I want to query data on many tables which has many-to-one relationship and projection on some properties on both of them. For example:
class Person {
int id
String name
String address
static hasMany = [cars : Car]
}
class Car {
int id
String brand
long price
Person owner
static belongsTo = [owner : Person]
}
So, how can I use just one query withCriteria (apply projection) to get information of a specified car (include brand, price, and the owner name)? Is it possible to use:
Car.withCriteria {
projections {
property("brand")
property("price")
property("owner.name")
}
eq("id", carId)
}
Can I use a projection to get information of one specified person along with name of all his cars? For example: [01, Perter, 01 Street A, [Mercedes, Toyota, Ducatti]]?
A special situation: (with above Person class)
A person can join many Organization, and an Organization can have one "parent" Organizations (and vice versa, an Organization can have many other depend organizations).
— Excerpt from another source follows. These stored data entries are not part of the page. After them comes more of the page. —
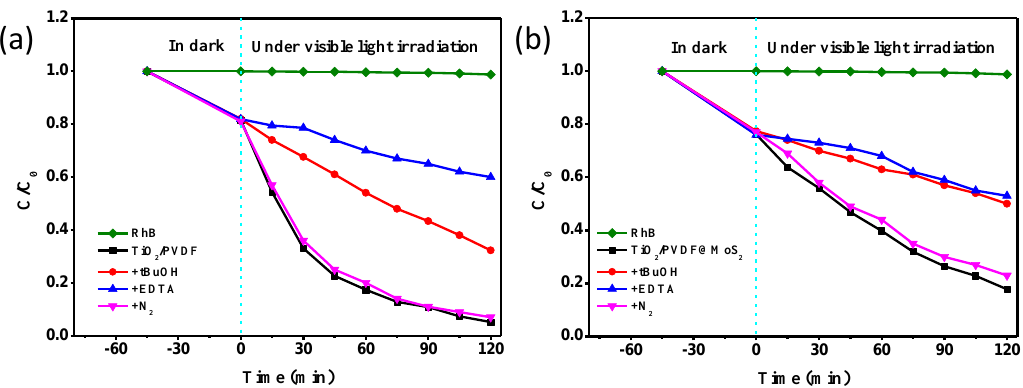
Figure 11. Control experiments with radical scavengers. ( a ) The relative concentration variation plots of RhB solution using TiO 2 /PVDF fibers as the photocatalyst. ( b ) The relative concentration variation plots of RhB solution using TiO 2 /PVDF@MoS 2 fibers as the photocatalyst.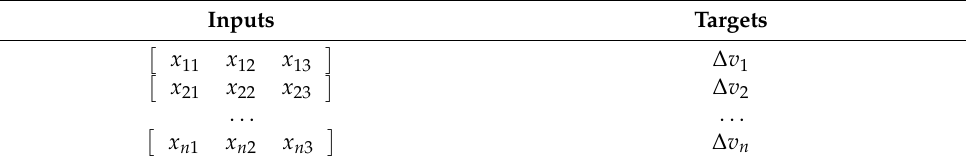
Table 2. Training data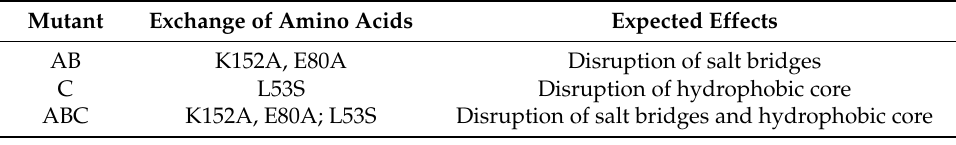
Table 1. Mutants of Arabidopsis AOC2 and expected alterations in the interactions of monomers.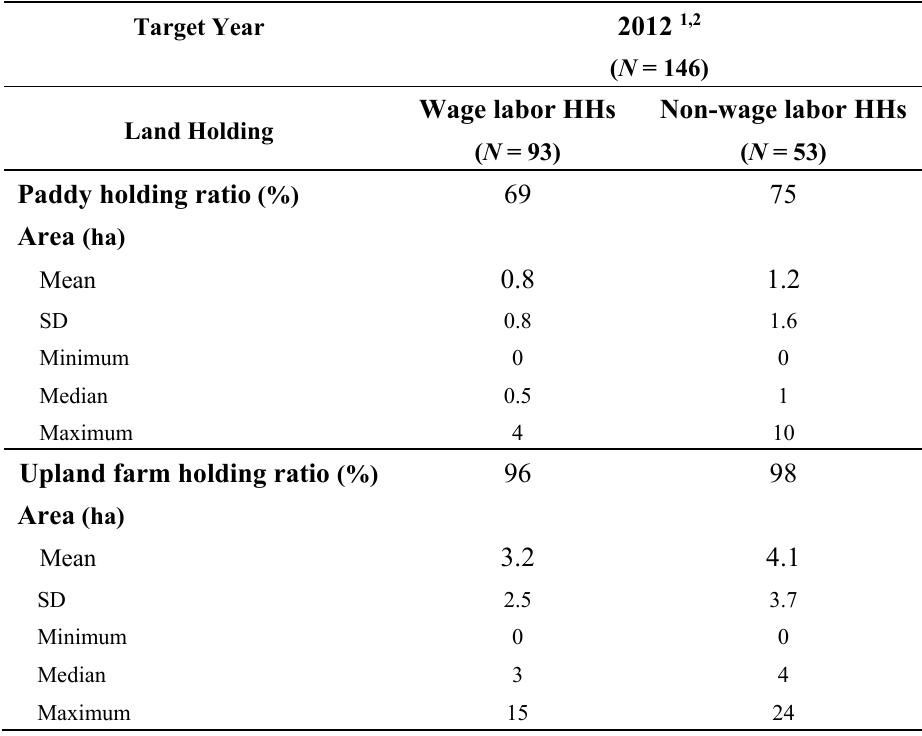
Table 2. Holding ratios and areas of farming fields of HHs engaged and not engaged in wage labor in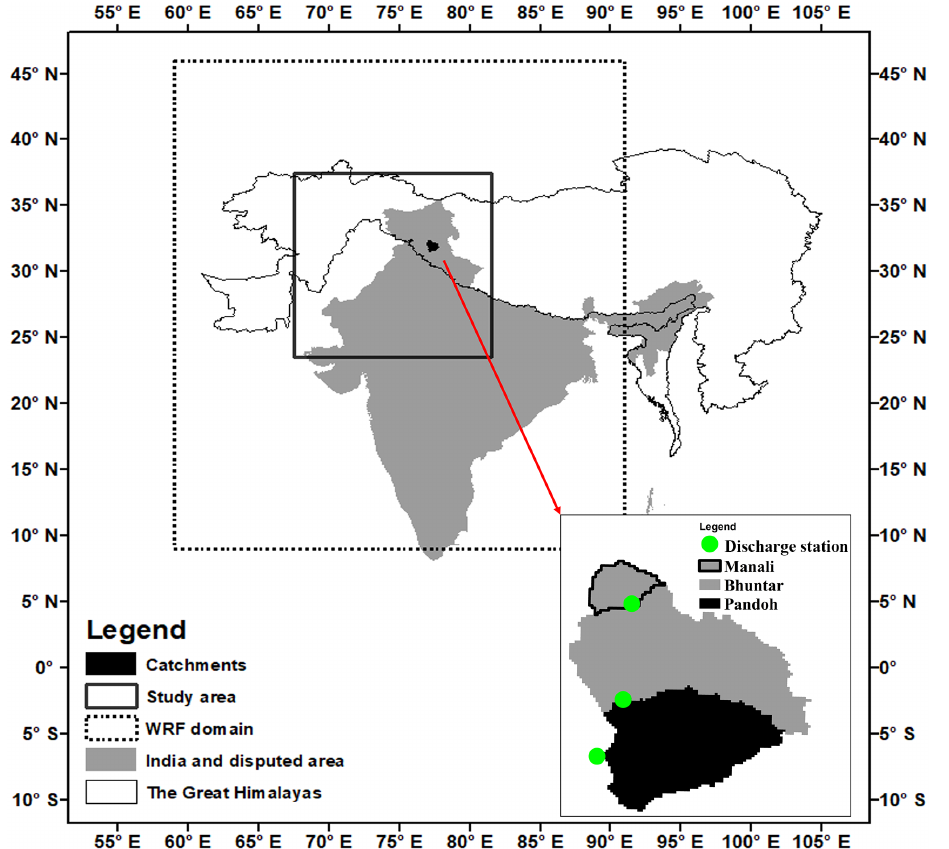
Figure 1. Location map of the study area, the Bhuntar rain gauge and three discharge stations.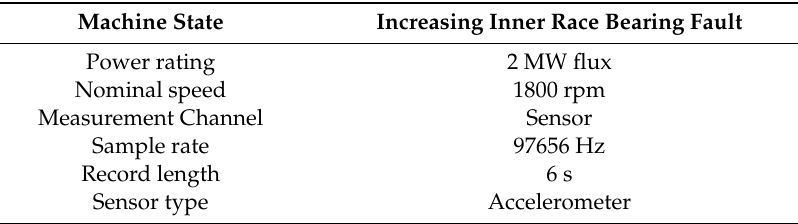
Table 1. Wind turbine operating details.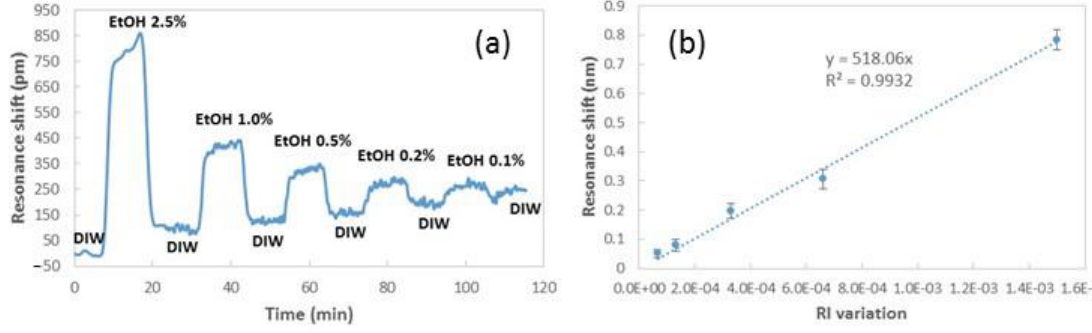
Figure 11. ( a ) Temporal evolution of the spectrum shift measured for a PA6 NFs sensing layer in real-time. ( b ) Sensitivity curve of three different sensing tests realized with different NFs layers. The average sensitivity achieved was close to 518 nm / RIU in the visible range of the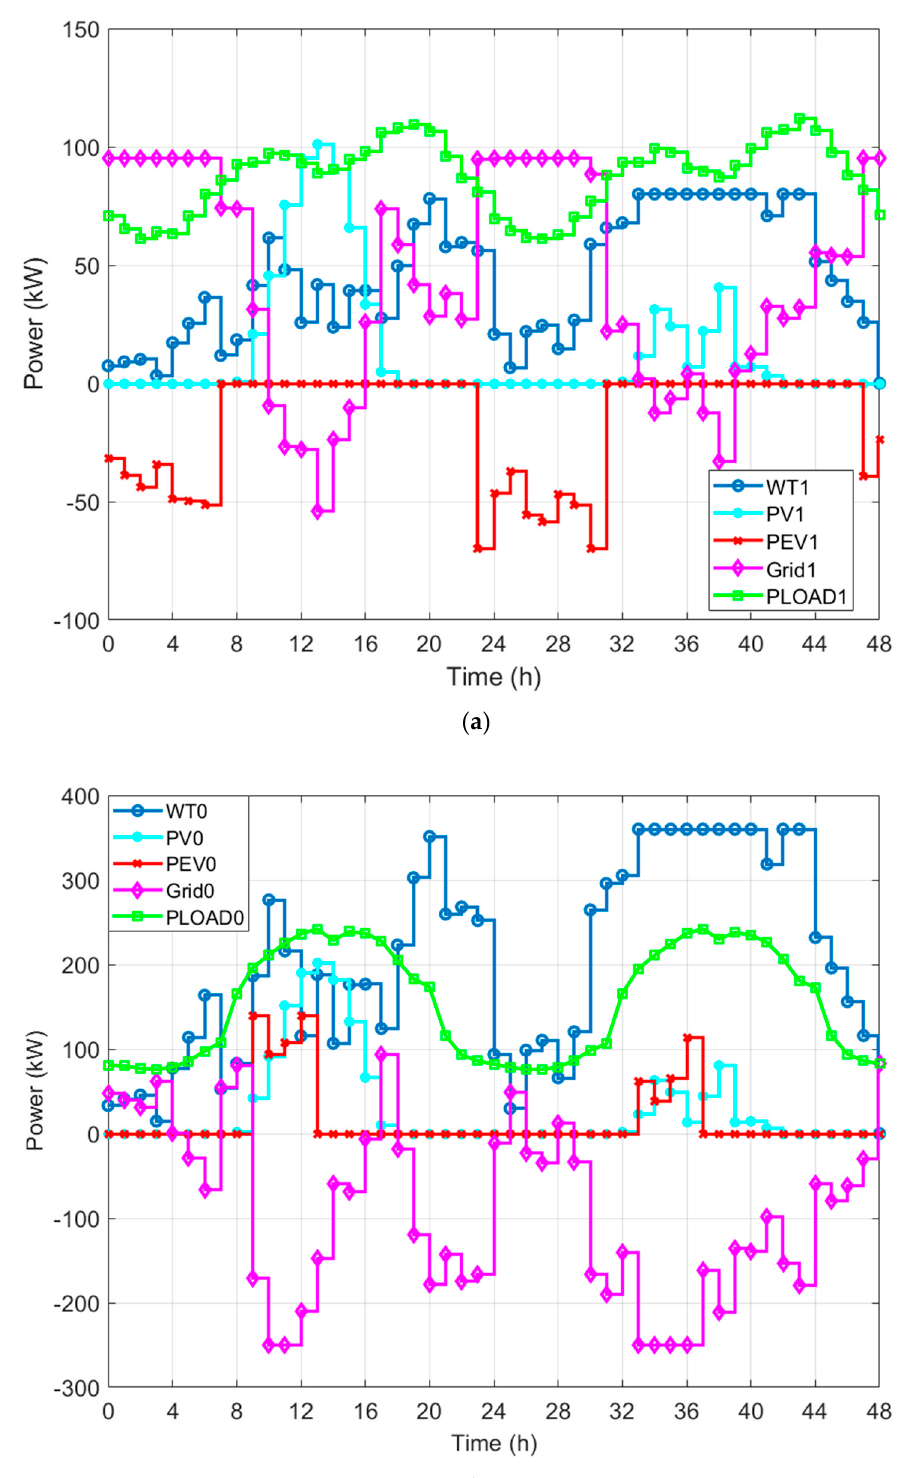
Figure 8. Dispatching results in Case 3: ( a ) Dispatching profiles of RMG1; ( b ) Dispatching profiles of OBMG.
But there's a rule: a person just can join only one child organization of a given organization. So with a given organization O and a person P, what is the fastest way to get information of P along with the name of depended organization of O which has P as a member. I prefer to use Grails projection.
Here's data model:
class Person {
int id
String name
String address
static hasMany = [joinedOrgs : Organization]
}
class Organization {
int id
String name
Organization parentOrg
static hasMany = [members : Person, childOrgs : Organization]
}
I'm a newbie with Grails, and I'd like to understand GORM much more. Thank you so much for your help.
Try this
def results = Car.createCriteria().list() {
createAlias('owner','owner')
projections {
property('owner.name', 'owner.name')
property('brand','brand')
property('price','price')
}
}
For (No. 1) I think what you're looking for is explained here
http://grails.1312388.n4.nabble.com/grails-reports-page-multiple-domain-criteria-join-td3510604.html
def criteria = Company.createCriteria()
def results = criteria.list {
projections {
property('id', 'company.id')
...
POCs{
property('id', 'poc.id')
property('name', 'poc.name')
}
software {
productKey {
...
}
}
...
order(company.name,'asc')
}
the post highlights using .createCriteria()
For (1) and (2), I don't know if there's a way to do what you want with just 1 criteria query, but the alternative way is just seems to be more simple and natural. For (1):
def car = Car.get(carId)
def owners = car.owner?.name
For (2)
def person = Person.get(personId)
def cars = person.cars*.name
About (3), it's kind of design problem here. Your current domain design doesn't reflect the rule you describe, so it will be hard to maintain that constraint. You may consider mapping a PersonOrganization table and make childrenOrganization a transient property. For example:
class Organization {
int id
String name
Organization parent
static transients = ['children']
...
Boolean children() {
def children = Organization.createCriteria().list() {
eq ('parent', this)
}
return children
}
}
After that, you can use a trace-back function like getAllAncestors() to determine all parent-hierarchy of an organization, the look it up in the person-organization list. It seems not the best way, but that's a possible way.